Golombek eventually decided to become a deputy at the Erie County Sheriff’s Office, where he did fingerprinting and photography. He once donned a beard to work undercover at a Rolling Stones concert to take pictures of people buying marijuana.
One day, though, his neck and arm were injured, ending his career in law enforcement. While he was off from work, raising the couple’s daughter Carrie, he returned to school to earn a second bachelor’s degree, this one in fine arts.
“He was like a professional student,” Marie Golombek said.
Golombek began painting and taking photographs. And then one day, he and his wife were at a party and ran into the North Tonawanda School District superintendent, who offered Golombek a job teaching art.
He primarily taught middle school students, whom he loved, Marie Golombek said. They fondly called him “Mr. G.”
“He would have detention, and he would play opera and Japanese flute music for those kids in detention,” she said. “And guess what – they never came back.”
He retired from teaching in 2005, but continued pursuing his photography, focusing on nature shots and macro photography.
Born in Buffalo, Golombek grew up in the Bailey-Delavan area, attending school and church at St. Gerard’s, then graduating from St. Joseph’s Collegiate Institute in 1962. He earned bachelor’s degrees in English and fine arts, and a master of arts degree, all at UB.
He met his future wife, also a UB student, at an Ogden Nash lecture at the university.
“He was behind me. He kept bothering me and wouldn’t stop,” said his wife, the former Marie Siconolfi. “We got together eventually, but it took him five years to get married.”
Last summer, he fell at home and went to the McAuley Residence in Tonawanda for rehab. His dementia progressed, and he eventually lost the ability to walk.
On May 5, when his wife FaceTimed with him, Golombek had lost the ability to speak. That evening, the staff told her he had tested positive for Covid-19. He was sent to Catholic Health's Covid-19 treatment facility on the St. Joseph Campus.
The following week, Golombek was sent to Mercy Hospital for a breathing evaluation.
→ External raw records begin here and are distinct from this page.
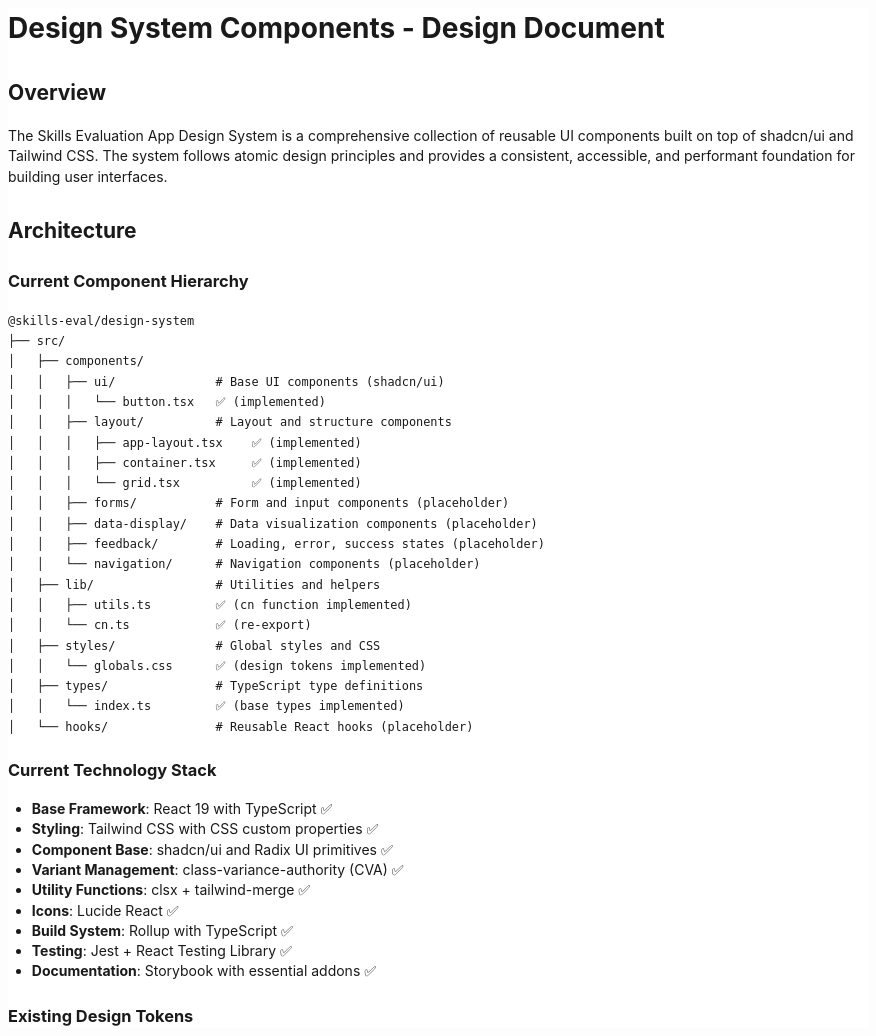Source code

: # Design System Components - Design Document

## Overview

The Skills Evaluation App Design System is a comprehensive collection of reusable UI components built on top of shadcn/ui and Tailwind CSS. The system follows atomic design principles and provides a consistent, accessible, and performant foundation for building user interfaces.

## Architecture

### Current Component Hierarchy

```
@skills-eval/design-system
├── src/
│   ├── components/
│   │   ├── ui/              # Base UI components (shadcn/ui)
│   │   │   └── button.tsx   ✅ (implemented)
│   │   ├── layout/          # Layout and structure components
│   │   │   ├── app-layout.tsx    ✅ (implemented)
│   │   │   ├── container.tsx     ✅ (implemented)
│   │   │   └── grid.tsx          ✅ (implemented)
│   │   ├── forms/           # Form and input components (placeholder)
│   │   ├── data-display/    # Data visualization components (placeholder)
│   │   ├── feedback/        # Loading, error, success states (placeholder)
│   │   └── navigation/      # Navigation components (placeholder)
│   ├── lib/                 # Utilities and helpers
│   │   ├── utils.ts         ✅ (cn function implemented)
│   │   └── cn.ts            ✅ (re-export)
│   ├── styles/              # Global styles and CSS
│   │   └── globals.css      ✅ (design tokens implemented)
│   ├── types/               # TypeScript type definitions
│   │   └── index.ts         ✅ (base types implemented)
│   └── hooks/               # Reusable React hooks (placeholder)
```

### Current Technology Stack

- **Base Framework**: React 19 with TypeScript ✅
- **Styling**: Tailwind CSS with CSS custom properties ✅
- **Component Base**: shadcn/ui and Radix UI primitives ✅
- **Variant Management**: class-variance-authority (CVA) ✅
- **Utility Functions**: clsx + tailwind-merge ✅
- **Icons**: Lucide React ✅
- **Build System**: Rollup with TypeScript ✅
- **Testing**: Jest + React Testing Library ✅
- **Documentation**: Storybook with essential addons ✅

### Existing Design Tokens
Marie Golombek was allowed to spend 30 minutes there with her husband of 52 years on May 11. Two hours later, he died.
“We had an interment at Mount Olivet with 12 people. I couldn’t even hug my own daughter,” she said.
Golombek was 75 years old.
“It’s really upsetting when you hear people saying I don’t know why I have to wear this mask,” Marie Golombek said. “He would breathe in, but when he breathed out, the most horrible sound came out of his chest. It was horrible to watch.”